Stored data:
+ + + + + + +

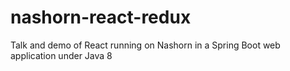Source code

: # nashorn-react-redux
Talk and demo of React running on Nashorn in a Spring Boot web application under Java 8
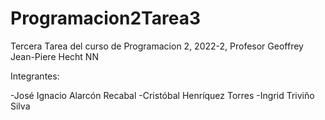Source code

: # Programacion2Tarea3

Tercera Tarea del curso de Programacion 2, 2022-2, Profesor Geoffrey Jean-Piere Hecht NN

Integrantes:

-José Ignacio Alarcón Recabal
-Cristóbal Henríquez Torres
-Ingrid Triviño Silva

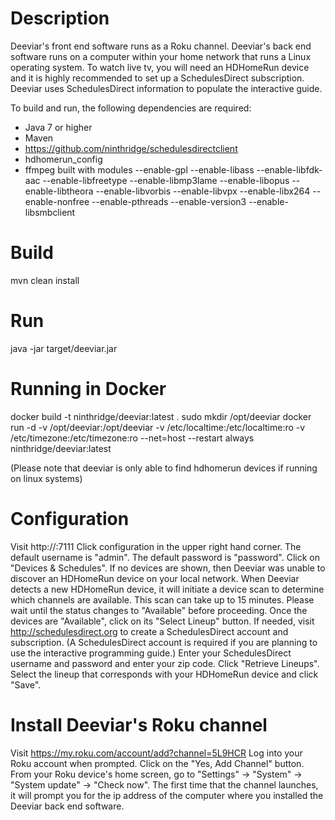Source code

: # Description

Deeviar's front end software runs as a Roku channel. Deeviar's back end software runs on a computer within your home network that runs a Linux operating system.  To watch live tv, you will need an HDHomeRun device and it is highly recommended to set up a SchedulesDirect subscription.  Deeviar uses SchedulesDirect information to populate the interactive guide.

To build and run, the following dependencies are required:
* Java 7 or higher
* Maven
* https://github.com/ninthridge/schedulesdirectclient
* hdhomerun_config
* ffmpeg built with modules  --enable-gpl --enable-libass --enable-libfdk-aac --enable-libfreetype --enable-libmp3lame --enable-libopus --enable-libtheora --enable-libvorbis --enable-libvpx --enable-libx264 --enable-nonfree --enable-pthreads --enable-version3 --enable-libsmbclient

# Build
mvn clean install

# Run
java -jar target/deeviar.jar

# Running in Docker
docker build -t ninthridge/deeviar:latest .
sudo mkdir /opt/deeviar
docker run -d -v /opt/deeviar:/opt/deeviar -v /etc/localtime:/etc/localtime:ro -v /etc/timezone:/etc/timezone:ro --net=host --restart always ninthridge/deeviar:latest

(Please note that deeviar is only able to find hdhomerun devices if running on linux systems)

# Configuration
Visit http://<ip address>:7111
Click configuration in the upper right hand corner.  The default username is "admin".  The default password is "password".
Click on "Devices & Schedules".
If no devices are shown, then Deeviar was unable to discover an HDHomeRun device on your local network.
When Deeviar detects a new HDHomeRun device, it will initiate a device scan to determine which channels are available.  This scan can take up to 15 minutes.  Please wait until the status changes to "Available" before proceeding.
Once the devices are "Available", click on its "Select Lineup" button.
If needed, visit http://schedulesdirect.org to create a SchedulesDirect account and subscription.  (A SchedulesDirect account is required if you are planning to use the interactive programming guide.)
Enter your SchedulesDirect username and password and enter your zip code.  Click "Retrieve Lineups".  Select the lineup that corresponds with your HDHomeRun device and click "Save".

# Install Deeviar's Roku channel
Visit https://my.roku.com/account/add?channel=5L9HCR
Log into your Roku account when prompted.
Click on the "Yes, Add Channel" button.
From your Roku device's home screen, go to "Settings" -> "System" -> "System update" -> "Check now".
The first time that the channel launches, it will prompt you for the ip address of the computer where you installed the Deeviar back end software.



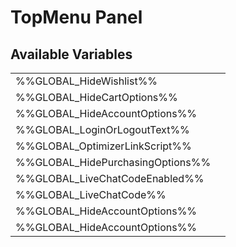 # <span class="jumptarget"> TopMenu Panel </span>

## <span class="jumptarget"> Available Variables </span>
|||
|---|---|
| %%GLOBAL_HideWishlist%% |
| %%GLOBAL_HideCartOptions%% |
| %%GLOBAL_HideAccountOptions%% |
| %%GLOBAL_LoginOrLogoutText%% |
| %%GLOBAL_OptimizerLinkScript%% |
| %%GLOBAL_HidePurchasingOptions%% |
| %%GLOBAL_LiveChatCodeEnabled%% |
| %%GLOBAL_LiveChatCode%% |
| %%GLOBAL_HideAccountOptions%% |
| %%GLOBAL_HideAccountOptions%% |
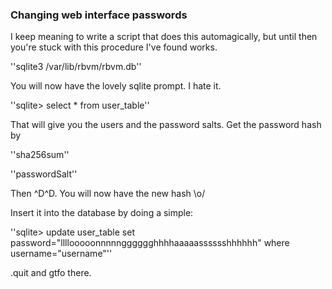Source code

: ### Changing web interface passwords

I keep meaning to write a script that does this automagically, but until then you're stuck with this procedure I've found works.

''sqlite3 /var/lib/rbvm/rbvm.db''

You will now have the lovely sqlite prompt. I hate it.

''sqlite> select * from user_table''

That will give you the users and the password salts. Get the password hash by

''sha256sum''

''passwordSalt''

Then ^D^D. You will now have the new hash \o/

Insert it into the database by doing a simple:

''sqlite> update user_table set password="llllooooonnnnngggggghhhhaaaaasssssshhhhhh" where username="username"''

.quit and gtfo there.
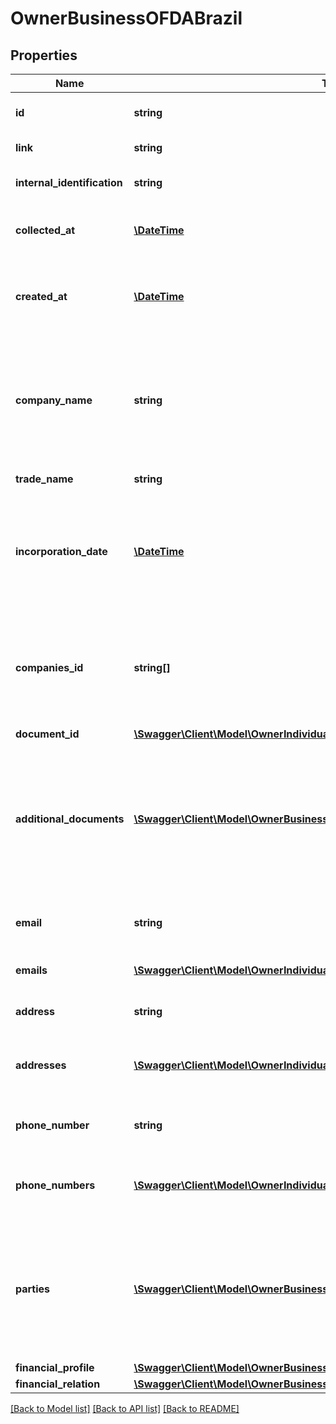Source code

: # OwnerBusinessOFDABrazil

## Properties
Name | Type | Description | Notes
------------ | ------------- | ------------- | -------------
**id** | **string** | Belvo&#x27;s unique identifier for the current item. | 
**link** | **string** | The &#x60;link.id&#x60; the data belongs to. | 
**internal_identification** | **string** | The institution&#x27;s internal identifier for the owner. | 
**collected_at** | [**\DateTime**](\DateTime.md) | The ISO-8601 timestamp when the data point was collected. | 
**created_at** | [**\DateTime**](\DateTime.md) | The ISO-8601 timestamp of when the data point was created in Belvo&#x27;s database. | 
**company_name** | **string** | The full (official) name of the business, as provided by the institution.  &gt; **Non-nullable:** A value must be returned by Brazil&#x27;s open finance network. | 
**trade_name** | **string** | The trade name of the business. | 
**incorporation_date** | [**\DateTime**](\DateTime.md) | The date that the business was incorporated, in &#x60;YYYY-MM-DD&#x60; format.  &gt; **Non-nullable:** A value must be returned by Brazil&#x27;s open finance network. | 
**companies_id** | **string[]** | The institutions responsible for the creation and verification of the owner.  &gt; **Non-nullable:** A value must be returned by Brazil&#x27;s open finance network. | 
**document_id** | [**\Swagger\Client\Model\OwnerIndividualOpenFinanceBrazilDocumentId**](OwnerIndividualOpenFinanceBrazilDocumentId.md) |  | 
**additional_documents** | [**\Swagger\Client\Model\OwnerBusinessOpenFinanceBrazilAdditionalDocuments[]**](OwnerBusinessOpenFinanceBrazilAdditionalDocuments.md) | Detailed information regarding additional documents provided to prove the business&#x27;s ID.  &gt; **Non-nullable:** A value must be returned by Brazil&#x27;s open finance network. | 
**email** | **string** | The account owner&#x27;s registered email address. | 
**emails** | [**\Swagger\Client\Model\OwnerIndividualOpenFinanceBrazilEmails[]**](OwnerIndividualOpenFinanceBrazilEmails.md) | Additional list of emails the owner provided. | 
**address** | **string** | The accounts owners registered address. | 
**addresses** | [**\Swagger\Client\Model\OwnerIndividualOpenFinanceBrazilAddresses[]**](OwnerIndividualOpenFinanceBrazilAddresses.md) | Detailed information regarding the owner&#x27;s addresses. | 
**phone_number** | **string** | The account owner&#x27;s registered phone number. | 
**phone_numbers** | [**\Swagger\Client\Model\OwnerIndividualOpenFinanceBrazilPhoneNumbers[]**](OwnerIndividualOpenFinanceBrazilPhoneNumbers.md) | Detailed information regarding the owner&#x27;s &#x60;phone_number&#x60;s. | 
**parties** | [**\Swagger\Client\Model\OwnerBusinessOpenFinanceBrazilParties[]**](OwnerBusinessOpenFinanceBrazilParties.md) | Detailed information regarding the parties allowed to act on the owner&#x27;s behalf.  &gt; **Non-nullable:** A value must be returned by Brazil&#x27;s open finance network. | 
**financial_profile** | [**\Swagger\Client\Model\OwnerBusinessOpenFinanceBrazilFinancialProfile**](OwnerBusinessOpenFinanceBrazilFinancialProfile.md) |  | 
**financial_relation** | [**\Swagger\Client\Model\OwnerBusinessOpenFinanceBrazilFinancialRelation**](OwnerBusinessOpenFinanceBrazilFinancialRelation.md) |  | 

[[Back to Model list]](../../README.md#documentation-for-models) [[Back to API list]](../../README.md#documentation-for-api-endpoints) [[Back to README]](../../README.md)

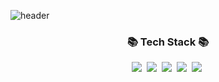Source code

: ![header](https://capsule-render.vercel.app/api?type=waving&color=auto&height=400&section=header&text=Kim%20JungJun&fontSize=90&animation=fadeIn&fontAlignY=38&desc=Being%20a%20%20%20%20%20%20Devloper&descAlignY=51&descAlign=76)

<h3 align="center">📚 Tech Stack 📚</h3>
<p align="center">
  <img src="https://img.shields.io/badge/C-A8B9CC?style=flat-square&logo=C&logoColor=white"/></a>&nbsp
  <img src="https://img.shields.io/badge/C++-00599C?style=flat-square&logo=C%2B%2B&logoColor=white"/></a>&nbsp 
  <img src="https://img.shields.io/badge/Java-007396?style=flat-square&logo=Java&logoColor=white"/></a>&nbsp
  <img src="https://img.shields.io/badge/Python-3766AB?style=flat-square&logo=Python&logoColor=white"/></a>&nbsp 
  <img src="https://img.shields.io/badge/Java-007396?style=flat-square&logo=java&logoColor=white"/></a>&nbsp 
  <br>

<br>


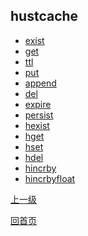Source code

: hustcache
--

* [exist](hustcache/exist.md)
* [get](hustcache/get.md)
* [ttl](hustcache/ttl.md)
* [put](hustcache/put.md)
* [append](hustcache/append.md)
* [del](hustcache/del.md)
* [expire](hustcache/expire.md)
* [persist](hustcache/persist.md)
* [hexist](hustcache/hexist.md)
* [hget](hustcache/hget.md)
* [hset](hustcache/hset.md)
* [hdel](hustcache/hdel.md)
* [hincrby](hustcache/hincrby.md)
* [hincrbyfloat](hustcache/hincrbyfloat.md)

[上一级](../hustdb.md)

[回首页](../../index.md)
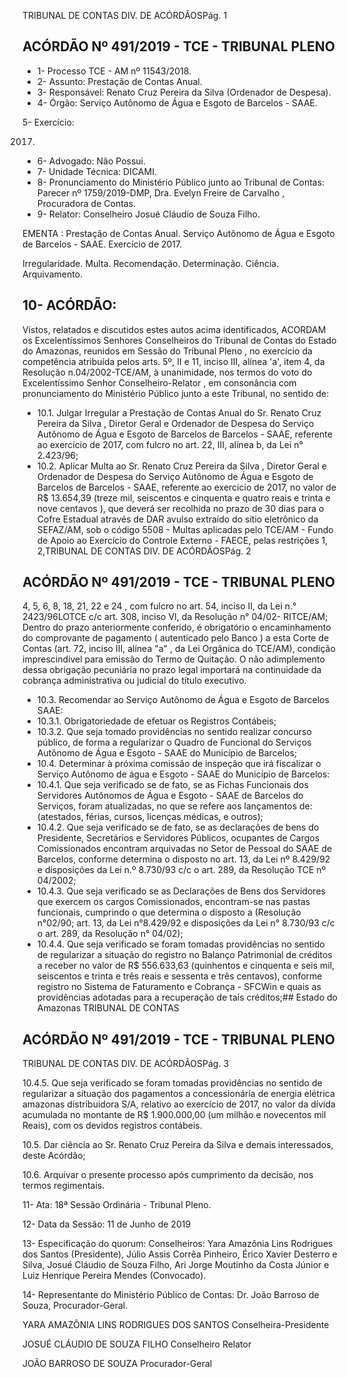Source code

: TRIBUNAL DE CONTAS DIV. DE ACÓRDÃOSPág. 1

## ACÓRDÃO Nº 491/2019 - TCE - TRIBUNAL PLENO

- 1- Processo TCE - AM nº 11543/2018.
- 2- Assunto: Prestação de Contas Anual.
- 3- Responsável: Renato Cruz Pereira da Silva (Ordenador de Despesa).
- 4- Órgão: Serviço Autônomo de Água e Esgoto de Barcelos - SAAE.

5- Exercício:

2017.

- 6- Advogado: Não Possui.
- 7- Unidade Técnica: DICAMI.
- 8- Pronunciamento  do  Ministério  Público  junto  ao  Tribunal  de  Contas: Parecer  nº 1759/2019-DMP, Dra. Evelyn Freire de Carvalho , Procuradora de Contas.
- 9- Relator: Conselheiro Josué Cláudio de Souza Filho.

EMENTA : Prestação de Contas Anual. Serviço Autônomo de Água e Esgoto de Barcelos - SAAE. Exercício de 2017.

Irregularidade. Multa. Recomendação. Determinação. Ciência. Arquivamento.

## 10-  ACÓRDÃO:

Vistos, relatados e discutidos estes autos acima identificados, ACORDAM os Excelentíssimos Senhores Conselheiros do Tribunal de Contas do Estado do Amazonas, reunidos em Sessão do Tribunal Pleno , no exercício da competência atribuída pelos arts. 5º, II e 11, inciso III, alínea 'a', item 4, da Resolução n.04/2002-TCE/AM, à unanimidade, nos termos do voto do Excelentíssimo Senhor Conselheiro-Relator , em consonância com pronunciamento do Ministério Público junto a este Tribunal, no sentido de:

- 10.1. Julgar  Irregular a  Prestação  de  Contas  Anual  do Sr.  Renato  Cruz Pereira  da  Silva ,  Diretor  Geral  e  Ordenador  de  Despesa  do  Serviço Autônomo de Água e Esgoto de Barcelos de Barcelos - SAAE, referente ao exercício de 2017, com fulcro no art. 22, III, alínea b, da Lei n° 2.423/96;
- 10.2. Aplicar  Multa ao Sr.  Renato  Cruz  Pereira  da  Silva ,  Diretor  Geral  e Ordenador  de  Despesa  do  Serviço  Autônomo  de  Água  e  Esgoto  de Barcelos de Barcelos - SAAE, referente ao exercício de 2017, no valor de R$ 13.654,39 (treze mil, seiscentos e cinquenta e quatro reais e trinta e nove centavos ), que deverá ser recolhida no prazo de 30 dias para o Cofre Estadual através de DAR  avulso extraído do sítio eletrônico da SEFAZ/AM, sob o código 5508 - Multas aplicadas pelo TCE/AM - Fundo de Apoio ao Exercício do Controle Externo - FAECE, pelas restrições 1, 2,TRIBUNAL DE CONTAS DIV. DE ACÓRDÃOSPág. 2

## ACÓRDÃO Nº 491/2019 - TCE - TRIBUNAL PLENO

4, 5, 6, 8, 18, 21, 22 e 24 , com fulcro no art. 54, inciso II, da Lei n.° 2423/96LOTCE c/c art. 308, inciso VI, da Resolução n° 04/02- RITCE/AM; Dentro do prazo anteriormente conferido, é obrigatório o encaminhamento do comprovante de pagamento ( autenticado pelo Banco ) a esta Corte de Contas  (art.  72,  inciso  III,  alínea  "a"  ,  da  Lei  Orgânica  do  TCE/AM), condição  imprescindível  para  emissão  do  Termo  de  Quitação.  O  não adimplemento dessa obrigação  pecuniária  no  prazo  legal  importará  na continuidade da cobrança administrativa ou judicial do título executivo.

- 10.3. Recomendar ao  Serviço  Autônomo  de  Água  e  Esgoto  de  Barcelos  SAAE:
- 10.3.1. Obrigatoriedade de efetuar os Registros Contábeis;
- 10.3.2. Que seja tomado providências no sentido realizar concurso público,  de  forma  a  regularizar  o  Quadro  de  Funcional  do Serviços Autônomo de Água e Esgoto - SAAE do Município de Barcelos;
- 10.4. Determinar à próxima comissão de inspeção que irá fiscalizar o Serviço Autônomo de água e Esgoto - SAAE do Município de Barcelos:
- 10.4.1. Que seja verificado se de fato, se as Fichas Funcionais dos Servidores  Autônomos  de  Água  e  Esgoto  -  SAAE  de Barcelos do Serviços, foram atualizadas, no que se refere aos lançamentos de: (atestados, férias, cursos, licenças médicas, e outros);
- 10.4.2. Que seja verificado se de fato, se as declarações de bens do Presidente, Secretários e Servidores Públicos, ocupantes de Cargos Comissionados encontram arquivadas no Setor de Pessoal  do  SAAE  de  Barcelos,  conforme  determina  o disposto no art. 13, da Lei nº 8.429/92 e disposições da Lei n.º 8.730/93 c/c o art. 289, da Resolução TCE nº 04/2002;
- 10.4.3. Que  seja  verificado  se  as  Declarações  de  Bens  dos Servidores que exercem os cargos Comissionados, encontram-se nas pastas funcionais, cumprindo o que determina o disposto a (Resolução n°02/90; art. 13, da Lei n°8.429/92 e disposições da Lei n° 8.730/93 c/c o art. 289, da Resolução n° 04/02);
- 10.4.4. Que  seja  verificado  se  foram  tomadas  providências  no sentido  de  regularizar  a  situação  do  registro  no  Balanço Patrimonial de créditos a receber no valor de R$ 556.633,63 (quinhentos e cinquenta e seis mil, seiscentos e trinta e três reais  e  sessenta  e  três  centavos),  conforme  registro  no Sistema de Faturamento e Cobrança - SFCWin e quais as providências adotadas para a recuperação de tais créditos;## Estado do Amazonas TRIBUNAL DE CONTAS

## ACÓRDÃO Nº 491/2019 - TCE - TRIBUNAL PLENO

TRIBUNAL DE CONTAS DIV. DE ACÓRDÃOSPág. 3

10.4.5. Que  seja  verificado  se  foram  tomadas  providências  no sentido de regularizar a situação dos pagamentos a concessionária  de  energia  elétrica  amazonas  distribuidora S/A,  relativo ao  exercício  de  2017,  no  valor  da  dívida acumulada no montante de R$ 1.900.000,00 (um  milhão  e novecentos mil Reais), com os devidos registros contábeis.

10.5. Dar ciência ao Sr. Renato Cruz Pereira da Silva e demais interessados, deste Acórdão;

10.6. Arquivar o presente processo após cumprimento da decisão, nos termos regimentais.

11-  Ata: 18ª Sessão Ordinária - Tribunal Pleno.

12-  Data da Sessão: 11 de Junho de 2019

13-  Especificação do quorum: Conselheiros: Yara Amazônia Lins Rodrigues dos Santos (Presidente), Júlio Assis Corrêa Pinheiro, Érico Xavier Desterro e Silva, Josué Cláudio de Souza Filho, Ari Jorge Moutinho da Costa Júnior e Luiz Henrique Pereira Mendes (Convocado).

14-  Representante  do  Ministério  Público  de  Contas: Dr. João  Barroso  de  Souza, Procurador-Geral.

YARA AMAZÔNIA LINS RODRIGUES DOS SANTOS Conselheira-Presidente

JOSUÉ CLÁUDIO DE SOUZA FILHO Conselheiro Relator

JOÃO BARROSO DE SOUZA Procurador-Geral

+ + + + + + +

Edit the listing from the line with "TRIBUNAL DE CONTAS DIV. DE ACÓRDÃOSPág. 3" to the line with "devidos registros contábeis." so that "regularizar" becomes "corrigir", keeping everything else the same.

TRIBUNAL DE CONTAS DIV. DE ACÓRDÃOSPág. 3

10.4.5. Que  seja  verificado  se  foram  tomadas  providências  no sentido de corrigir a situação dos pagamentos a concessionária  de  energia  elétrica  amazonas  distribuidora S/A,  relativo ao  exercício  de  2017,  no  valor  da  dívida acumulada no montante de R$ 1.900.000,00 (um  milhão  e novecentos mil Reais), com os devidos registros contábeis.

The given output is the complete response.